Aux termes du régime en vigueur avant le 20 juin 2025, les parties privées pouvaient, sous réserve de la permission du Tribunal, présenter une demande fondée sur des allégations de refus de vendre, de maintien des prix, d’exclusivité, de limitation du marché, de ventes liées et d’abus de position dominante, pourvu que le demandeur soit « directement et sensiblement gêné » dans son entreprise par le comportement allégué (en ce qui concerne le maintien des prix, le demandeur ne devait être que « directement gêné » en raison du comportement allégué). Lorsque le Tribunal tranche en faveur du demandeur, les recours possibles se limitent aux ordonnances d’interdiction et aux ordonnances correctives; dans le cas d’un abus de position dominante, le Tribunal peut également ordonner au défendeur de payer une sanction administrative pécuniaire (une « SAP ») au gouvernement fédéral uniquement.
À compter du 20 juin 2025, le régime est élargi relativement aux comportements qui contreviennent aux dispositions civiles de la Loi.
Modifications
Les modifications, lesquelles sont entrées en vigueur le 20 juin 2025, sont considérables.
Élargissement du champ d’application du régime
Le champ d’application du régime est élargi de manière à inclure tout accord susceptible d’empêcher ou de diminuer sensiblement la concurrence (article 90.1 de la Loi), peu importe que les personnes ayant conclu l’accord soient des concurrents, ainsi que la publicité trompeuse contrevenant aux dispositions civiles de la Loi (Partie VII.1), y compris l’indication de prix partiel, l’écoblanchiment et d’autres formes de pratiques commerciales trompeuses.

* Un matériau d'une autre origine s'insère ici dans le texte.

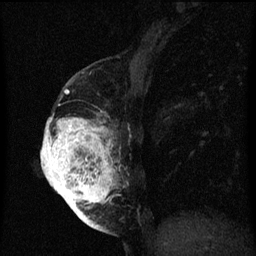
Breast MRI (dynamic contrast-enhanced), one sagittal slice. Dynamic contrast-enhanced series, image 2 of 3 at this slice position (ordered by acquisition). 1.5 T. TE 4.2 ms, TR 8 ms. 256 × 256 image matrix, field of view 180 × 180 mm. Female patient, age 56 years.
Annotated regions visible in this slice (semi-automatically segmented with operator editing):
- analysis volume of interest (the breast-tissue region the enhancement analysis was run in; not a lesion): bounding box [x1, y1, x2, y2] px = [42, 112, 123, 219]
- tumour enhancement mask (voxels above the 70 % enhancement threshold inside the analysis volume of interest): [42, 118, 115, 219]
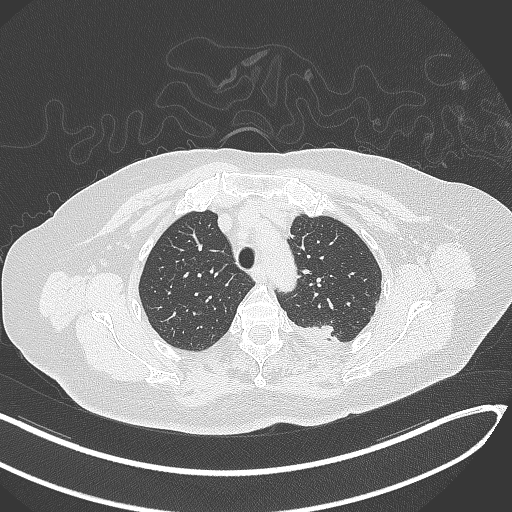
Chest CT, one axial slice. Slice 255 of 270 in the series (ordered by position). Reconstruction kernel B70f. Lung window (W 1500 / L -600 HU). 512 × 512 image matrix. Female patient, age 76 years. From the clinical record (not read from this slice): clinical TNM (as recorded): T1c N0 M0.
Outlined on this slice (rectangle marked by the reading radiologist):
- lung tumour (recorded histology: adenocarcinoma): bounding box [x1, y1, x2, y2] px = [319, 324, 336, 340]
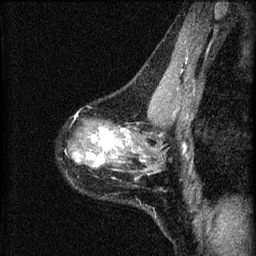
Breast MRI (dynamic contrast-enhanced), one sagittal slice; slice 39 of 60 in the series (ordered by position); dynamic contrast-enhanced series, image 2 of 4 at this slice position (ordered by acquisition); 1.5 T; TE 4.2 ms, TR 8.2 ms; 2 mm slice thickness; 256 × 256 image matrix. Patient: female, 41 years.
Annotated regions visible in this slice (semi-automatically segmented with operator editing):
- analysis volume of interest (the breast-tissue region the enhancement analysis was run in; not a lesion): bounding box [x1, y1, x2, y2] px = [69, 91, 166, 210]
- tumour enhancement mask (voxels above the 70 % enhancement threshold inside the analysis volume of interest): [75, 128, 131, 166]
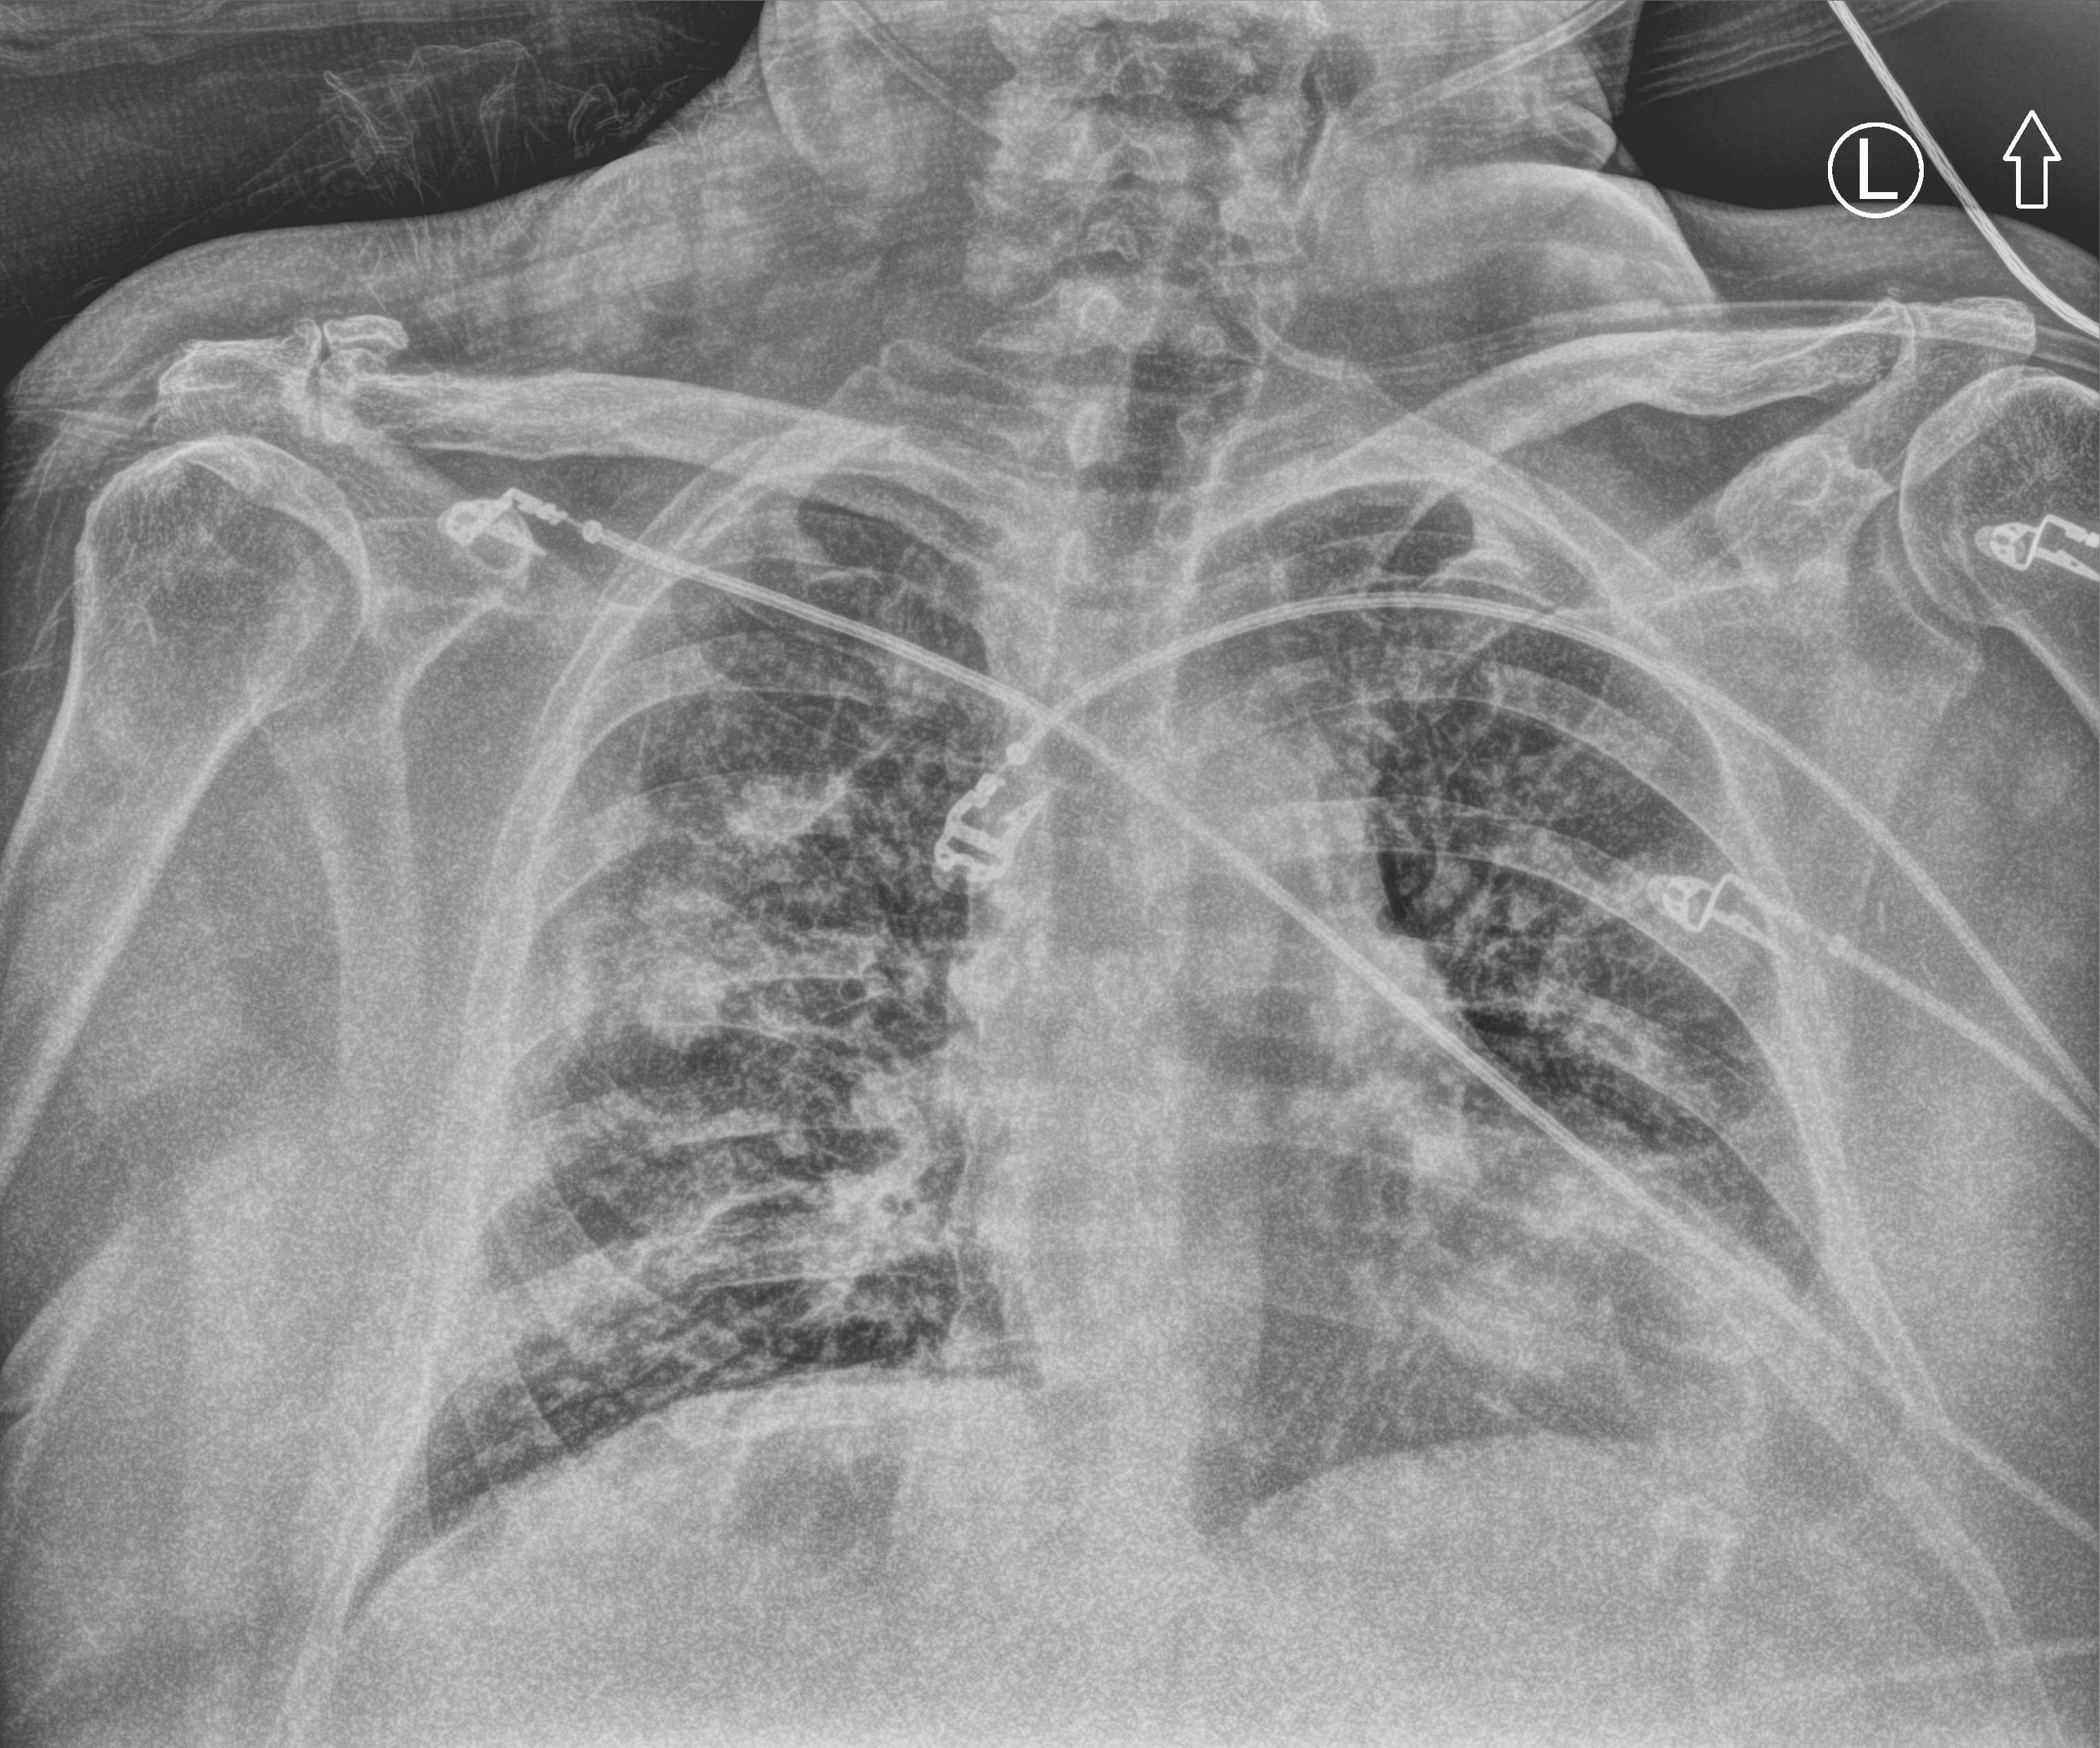
Portable chest radiograph, anteroposterior (AP) projection. Patient hospitalised with COVID-19; male, aged 60–74 years.
Hospital-stay facts (about this admission, not read from this image; timing relative to this image not recorded):
- diabetes (admission record): yes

Assouplissement du critère juridique applicable à l’instruction des affaires
Pour qu’un demandeur privé puisse obtenir la permission du Tribunal de présenter une demande, il suffit que l’entreprise du demandeur soit directement et sensiblement gênée en partie (plutôt que dans son ensemble), à l’exception des allégations de maintien des prix pour lesquelles il n’est pas nécessaire d’établir une incidence importante. Il est également possible pour un demandeur d’obtenir la permission du Tribunal de présenter une demande si ce dernier est convaincu qu’il serait dans « l’intérêt public » d’accorder une telle permission. Dans les cas de la publicité trompeuse, l’intérêt public sera le seul critère que le Tribunal examinera pour déterminer s’il fait droit à une demande de permission de présenter une demande.
Indemnités pécuniaires
Dans les affaires concernant des comportements autres que la publicité trompeuse, les demandeurs qui obtiennent un jugement en leur faveur peuvent se voir attribuer une indemnité pécuniaire d’« une somme – ne pouvant excéder la valeur du bénéfice tiré du comportement visé par l’ordonnance – devant être répartie […] entre le demandeur et toute autre personne touchée par le comportement », en plus de pouvoir demander des mesures correctives et, pour certains comportements, des SAP. Dans les affaires en matière de publicité trompeuse, les demandeurs privés qui démontrent que les indications faisant l’objet des contestations étaient « fausses ou trompeuses sur un point important » peuvent obtenir « une somme […] ne pouvant excéder la somme totale payée au contrevenant pour [les produits visés par le comportement] », ainsi que des mesures correctives et des SAP.
Chevauchement de demandes
Des parties privées ne peuvent pas présenter une demande privée concernant des faits identiques à ceux faisant déjà l’objet d’une demande présentée par le Bureau de la concurrence (le « Bureau »). De même, si le Bureau a lancé une enquête à l’égard d’un comportement allégué, ou s’il a discontinué une telle enquête à la suite d’une entente conclue avec la personne visée par l’enquête, des parties privées ne peuvent pas présenter une demande privée concernant le comportement allégué en question.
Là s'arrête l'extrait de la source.